**Task goal**
The reply should hold nothing except the lines from the one with "focal_mm: 105" through the end of the entries, duplicated exactly and with no pictures.

(Collected data entries)
_ _ _ _

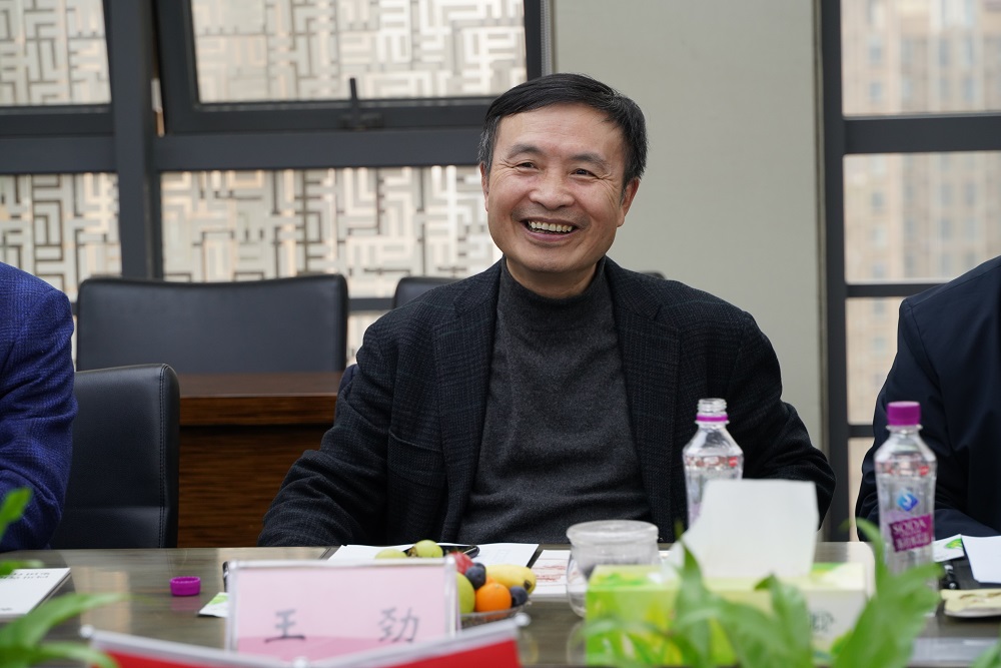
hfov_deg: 19.5
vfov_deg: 13.0
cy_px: 334
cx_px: 500
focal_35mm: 105
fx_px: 2920
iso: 1000
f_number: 5.6
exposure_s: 1/100
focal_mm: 105
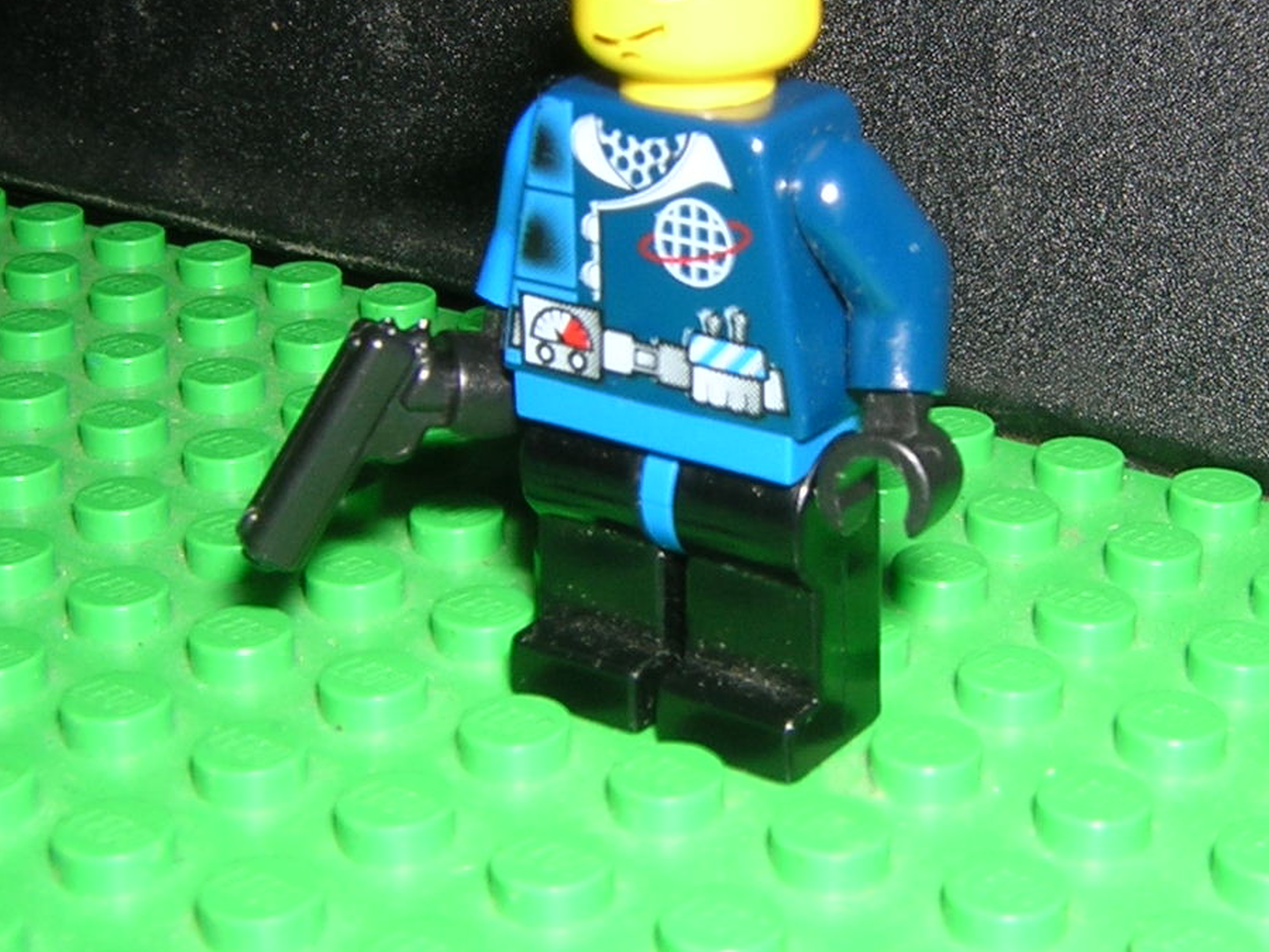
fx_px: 2346
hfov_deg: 30.0
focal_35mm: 64
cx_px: 852
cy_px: 295
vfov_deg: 22.8
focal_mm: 4.7
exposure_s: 1/60.1
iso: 100
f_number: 5.2
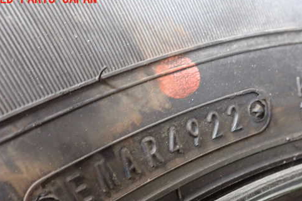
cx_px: 171
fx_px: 327
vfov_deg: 33.9
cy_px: 133
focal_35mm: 39
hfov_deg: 49.4
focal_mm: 5.4
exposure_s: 1/30
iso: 800
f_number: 2.3
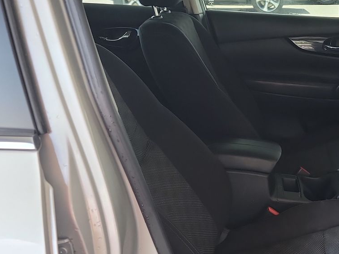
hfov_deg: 35.4
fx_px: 500
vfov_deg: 28.3
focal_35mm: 51
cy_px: 182
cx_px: 301
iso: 151
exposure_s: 1/59
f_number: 1.8
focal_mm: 6.7
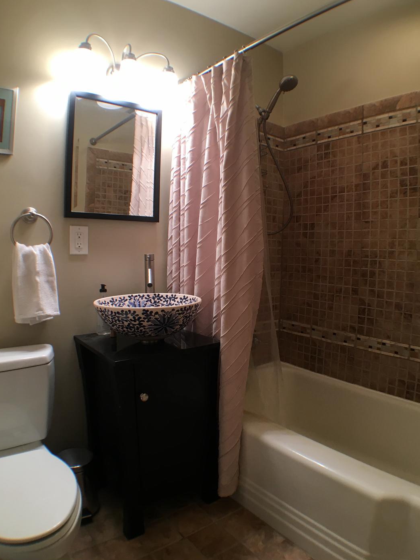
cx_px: 222
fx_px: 518
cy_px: 288
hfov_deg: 44.1
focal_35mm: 32
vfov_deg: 56.8
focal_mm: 4.15
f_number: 2.2
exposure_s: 1/30
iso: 64
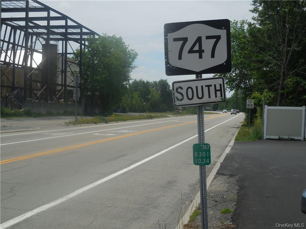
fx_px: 460
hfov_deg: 36.8
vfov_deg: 28.0
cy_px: 114
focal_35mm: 52
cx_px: 153
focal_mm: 9.4
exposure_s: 1/640
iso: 125
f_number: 8.6
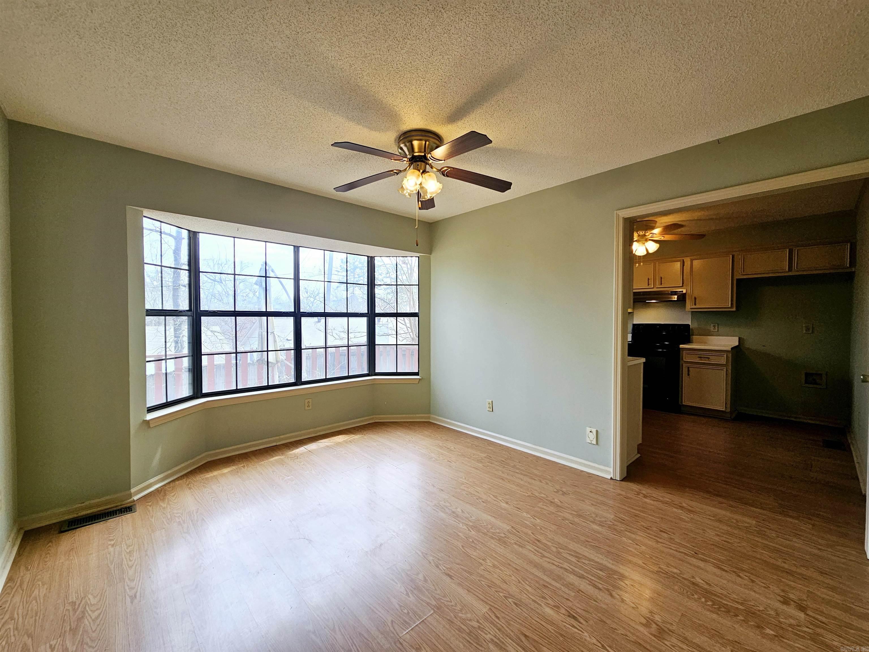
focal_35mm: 13
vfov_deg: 89.9
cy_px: 326
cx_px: 434
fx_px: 326
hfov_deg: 106.2
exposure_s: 1/135
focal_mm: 2.2
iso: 50
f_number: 2.2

_ _ _ _

**Solution to the exercise**
focal_mm: 105
fx_px: 2346
hfov_deg: 30.0
focal_35mm: 64
cx_px: 852
cy_px: 295
vfov_deg: 22.8
focal_mm: 4.7
exposure_s: 1/60.1
iso: 100
f_number: 5.2
cx_px: 171
fx_px: 327
vfov_deg: 33.9
cy_px: 133
focal_35mm: 39
hfov_deg: 49.4
focal_mm: 5.4
exposure_s: 1/30
iso: 800
f_number: 2.3
hfov_deg: 35.4
fx_px: 500
vfov_deg: 28.3
focal_35mm: 51
cy_px: 182
cx_px: 301
iso: 151
exposure_s: 1/59
f_number: 1.8
focal_mm: 6.7
cx_px: 222
fx_px: 518
cy_px: 288
hfov_deg: 44.1
focal_35mm: 32
vfov_deg: 56.8
focal_mm: 4.15
f_number: 2.2
exposure_s: 1/30
iso: 64
fx_px: 460
hfov_deg: 36.8
vfov_deg: 28.0
cy_px: 114
focal_35mm: 52
cx_px: 153
focal_mm: 9.4
exposure_s: 1/640
iso: 125
f_number: 8.6
focal_35mm: 13
vfov_deg: 89.9
cy_px: 326
cx_px: 434
fx_px: 326
hfov_deg: 106.2
exposure_s: 1/135
focal_mm: 2.2
iso: 50
f_number: 2.2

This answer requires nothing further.